--- Input ---

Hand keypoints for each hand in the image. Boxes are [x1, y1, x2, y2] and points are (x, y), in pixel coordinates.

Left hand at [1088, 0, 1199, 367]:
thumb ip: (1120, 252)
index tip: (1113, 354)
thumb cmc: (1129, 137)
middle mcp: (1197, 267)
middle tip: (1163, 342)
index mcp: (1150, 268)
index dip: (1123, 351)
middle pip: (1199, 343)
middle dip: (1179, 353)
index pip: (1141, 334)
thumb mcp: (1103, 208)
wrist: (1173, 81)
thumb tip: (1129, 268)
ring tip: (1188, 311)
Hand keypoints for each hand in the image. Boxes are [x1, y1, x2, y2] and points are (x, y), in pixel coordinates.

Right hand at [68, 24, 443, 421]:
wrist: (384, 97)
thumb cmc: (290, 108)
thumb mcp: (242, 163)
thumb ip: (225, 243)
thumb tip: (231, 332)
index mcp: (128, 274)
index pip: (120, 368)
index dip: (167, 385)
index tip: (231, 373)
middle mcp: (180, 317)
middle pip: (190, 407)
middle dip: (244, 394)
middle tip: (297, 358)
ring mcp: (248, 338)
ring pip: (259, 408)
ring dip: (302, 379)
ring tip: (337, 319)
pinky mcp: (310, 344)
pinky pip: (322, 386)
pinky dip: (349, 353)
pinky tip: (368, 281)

---

-- Task to complete --
Each line in the records above must be returned exactly as it stands.

-- Result of the exercise --
Hand keypoints for each hand in the image. Boxes are [x1, y1, x2, y2] and points are (x, y), in pixel coordinates.

Left hand at [1088, 0, 1199, 367]:
thumb ip: (1120, 252)
index tip: (1113, 354)
thumb cmc: (1129, 137)
middle mcp: (1197, 267)
middle tip: (1163, 342)
index mcp: (1150, 268)
index dip: (1123, 351)
middle pip: (1199, 343)
middle dip: (1179, 353)
index pip: (1141, 334)
thumb mcp: (1103, 208)
wrist: (1173, 81)
thumb tip: (1129, 268)
ring tip: (1188, 311)
Hand keypoints for each hand in the image. Boxes are [x1, y1, x2, y2] and points are (x, y), in pixel coordinates.

Right hand at [68, 24, 443, 421]:
wrist: (384, 97)
thumb cmc: (290, 108)
thumb mcp: (242, 163)
thumb ip: (225, 243)
thumb tip: (231, 332)
index mcp: (128, 274)
index pip: (120, 368)
index dip: (167, 385)
index tip: (231, 373)
middle mcp: (180, 317)
middle pip: (190, 407)
middle dip: (244, 394)
middle tip: (297, 358)
ring mcp: (248, 338)
ring pip: (259, 408)
ring dip: (302, 379)
ring tip: (337, 319)
pinky mcp: (310, 344)
pinky pip: (322, 386)
pinky dip: (349, 353)
pinky tip: (368, 281)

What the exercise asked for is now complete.